Global solution for the $3D$ quadratic Schrödinger equation of $Q(u, \bar{u}$) type

We study a class of $3D$ quadratic Schrödinger equations as follows, $(\partial_t -i Δ) u = Q(u, \bar{u})$. Different from nonlinearities of the $uu$ type and the $\bar{u}\bar{u}$ type, which have been studied by Germain-Masmoudi-Shatah in [2], the interaction of $u$ and $\bar{u}$ is very strong at the low frequency part, e.g., $1× 1 \to 0$ type interaction (the size of input frequency is "1" and the size of output frequency is "0"). It creates a growth mode for the Fourier transform of the profile of solution around a small neighborhood of zero. This growth mode will again cause the growth of profile in the medium frequency part due to the $1× 0\to 1$ type interaction. The issue of strong $1× 1\to 0$ type interaction makes the global existence problem very delicate.

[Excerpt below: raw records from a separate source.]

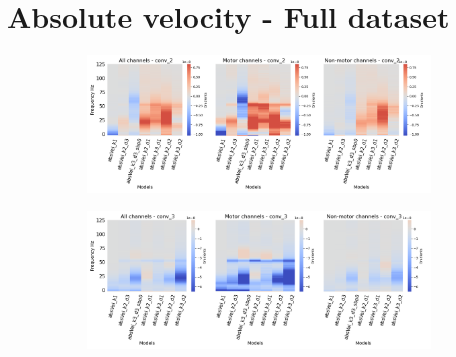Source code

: \clearpage
\section*{Absolute velocity - Full dataset}\label{sec:absolute-velocity-appendixB}

\begin{figure}[!htpb]
\centering
\begin{subfigure}[b]{\textwidth}
   \includegraphics[width=1\linewidth]{img/appendix/A/conv-2/sm/absVel-model-gradients-all_kinds}
   \caption{}
   \label{fig:absVel-shifted-grads-conv-2}
\end{subfigure}

\begin{subfigure}[b]{\textwidth}
   \includegraphics[width=1\linewidth]{img/appendix/A/conv-3/sm/absVel-model-gradients-all_kinds}
   \caption{}
   \label{fig:absVel-shifted-grads-conv-3}
\end{subfigure}
\end{figure}
\clearpage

In this paper, we show that, as long as there are "$ε$" derivatives inside the quadratic term $Q (u, \bar{u})$, there exists a global solution for small initial data. As a byproduct, we also give a simple proof for the almost global existence of the small data solution of $(\partial_t -i Δ)u = |u|^2 = u\bar{u}$, which was first proved by Ginibre-Hayashi [3]. Instead of using vector fields, we consider this problem purely in Fourier space.